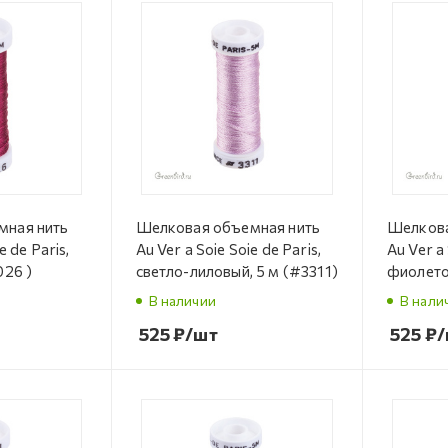
мная нить
Шелковая объемная нить
Шелкова
e de Paris,
Au Ver a Soie Soie de Paris,
Au Ver a 
026 )
светло-лиловый, 5 м (#3311)
фиолето
В наличии
В нали
525
₽
/шт
525
₽
/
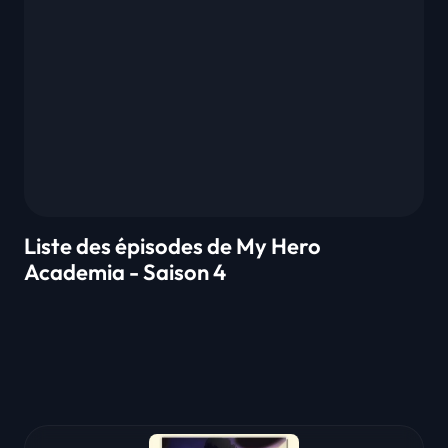
Liste des épisodes de My Hero
Academia - Saison 4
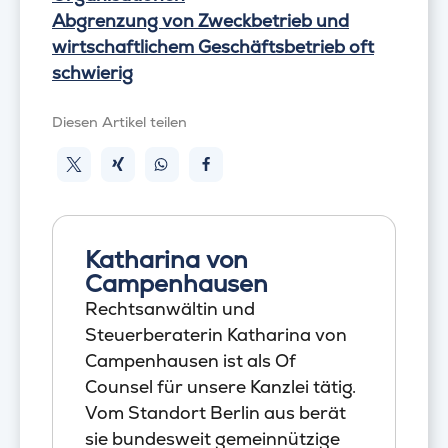
Abgrenzung von Zweckbetrieb und
wirtschaftlichem Geschäftsbetrieb oft
schwierig
Diesen Artikel teilen
Katharina von
Campenhausen
Rechtsanwältin und
Steuerberaterin Katharina von
Campenhausen ist als Of
Counsel für unsere Kanzlei tätig.
Vom Standort Berlin aus berät
sie bundesweit gemeinnützige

- **Work request**:
Render the material above as a Markdown table with the columns "Row" and "Text", one row per line of read text, numbered from 1. Leave out the pictures and any blank lines.

- **Exercise solution**:
| Row | Text |
|---|---|
| 1 | мная нить |
| 2 | Шелковая объемная нить |
| 3 | Шелкова |
| 4 | e de Paris, |
| 5 | Au Ver a Soie Soie de Paris, |
| 6 | Au Ver a  |
| 7 | 026 ) |
| 8 | светло-лиловый, 5 м (#3311) |
| 9 | фиолето |
| 10 | В наличии |
| 11 | В нали |
| 12 | 525 |
| 13 | ₽ |
| 14 | /шт |
| 15 | 525 |
| 16 | ₽ |
| 17 | / |
| 18 | Liste des épisodes de My Hero |
| 19 | Academia - Saison 4 |
| 20 | Abgrenzung von Zweckbetrieb und |
| 21 | wirtschaftlichem Geschäftsbetrieb oft |
| 22 | schwierig |
| 23 | Diesen Artikel teilen |
| 24 | Katharina von |
| 25 | Campenhausen |
| 26 | Rechtsanwältin und |
| 27 | Steuerberaterin Katharina von |
| 28 | Campenhausen ist als Of |
| 29 | Counsel für unsere Kanzlei tätig. |
| 30 | Vom Standort Berlin aus berät |
| 31 | sie bundesweit gemeinnützige |